You are viewing a plain text version of this content. The canonical link for it is here.
Posted to user@flume.apache.org by wenxing zheng <we...@gmail.com> on 2017/11/23 03:07:17 UTC

Can HDFS sink support exactly once delivery to avoid the duplication of data

Dear experts,

When using the HDFS sinks with the KafkaChannel, we found that the data
might be duplicated due to the writing timeout.

Can the HDFS sink support the writing of the flume events in Kafka in
exactly once?

Appreciated for any advice.
Regards, Wenxing

Re: Can HDFS sink support exactly once delivery to avoid the duplication of data

Posted by Ferenc Szabo <fs...@cloudera.com>.
Dear Wenxing,

the current implementation of the HDFS sink is at least once delivery.
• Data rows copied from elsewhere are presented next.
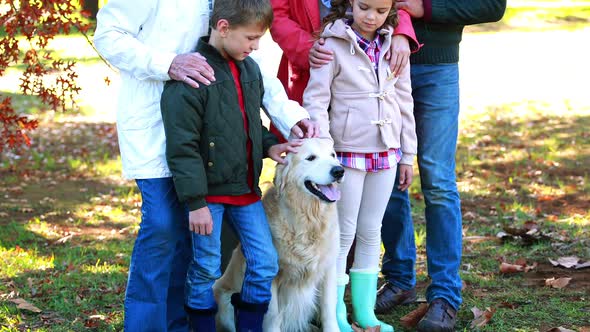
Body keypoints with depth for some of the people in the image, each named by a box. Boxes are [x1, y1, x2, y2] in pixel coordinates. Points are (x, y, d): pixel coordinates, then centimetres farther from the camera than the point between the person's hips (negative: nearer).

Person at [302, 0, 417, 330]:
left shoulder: (393, 47, 5)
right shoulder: (333, 45, -8)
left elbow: (404, 102, 11)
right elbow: (316, 99, -11)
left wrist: (408, 154, 11)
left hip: (386, 152, 5)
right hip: (348, 152, -5)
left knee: (371, 232, 12)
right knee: (344, 233, 1)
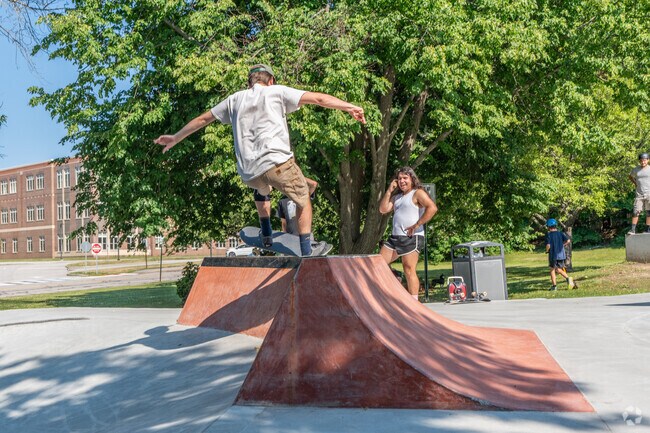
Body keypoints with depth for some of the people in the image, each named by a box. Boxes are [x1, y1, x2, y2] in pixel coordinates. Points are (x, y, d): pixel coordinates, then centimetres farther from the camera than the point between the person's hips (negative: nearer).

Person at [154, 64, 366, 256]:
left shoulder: (235, 99, 21)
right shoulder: (276, 91, 10)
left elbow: (202, 119, 29)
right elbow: (317, 98, 2)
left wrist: (175, 138, 39)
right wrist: (349, 107, 1)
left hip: (248, 173, 5)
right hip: (277, 162, -4)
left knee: (261, 189, 37)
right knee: (303, 199, 16)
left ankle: (266, 235, 32)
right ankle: (306, 252, 11)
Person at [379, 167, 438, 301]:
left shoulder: (418, 193, -2)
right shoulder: (397, 196, 22)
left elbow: (432, 208, -17)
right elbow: (383, 209, 13)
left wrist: (416, 225, -17)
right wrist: (389, 191, 8)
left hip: (411, 238, -8)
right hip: (395, 237, 8)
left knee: (409, 270, -10)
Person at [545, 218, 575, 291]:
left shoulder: (549, 234, -9)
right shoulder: (561, 233, 3)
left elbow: (548, 245, -18)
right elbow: (568, 241, -6)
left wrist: (547, 251, 3)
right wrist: (562, 245, 9)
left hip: (553, 255, -4)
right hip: (561, 254, 4)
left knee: (552, 270, 10)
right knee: (558, 269, 17)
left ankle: (554, 286, 11)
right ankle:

The
exactly once delivery is a harder problem to solve, so I would not expect a
solution for that in the near future.

Regards, Ferenc Szabo

On Thu, Nov 23, 2017 at 4:07 AM, wenxing zheng <we...@gmail.com>
wrote:

> Dear experts,
>
> When using the HDFS sinks with the KafkaChannel, we found that the data
> might be duplicated due to the writing timeout.
>
> Can the HDFS sink support the writing of the flume events in Kafka in
> exactly once?
>
> Appreciated for any advice.
> Regards, Wenxing
>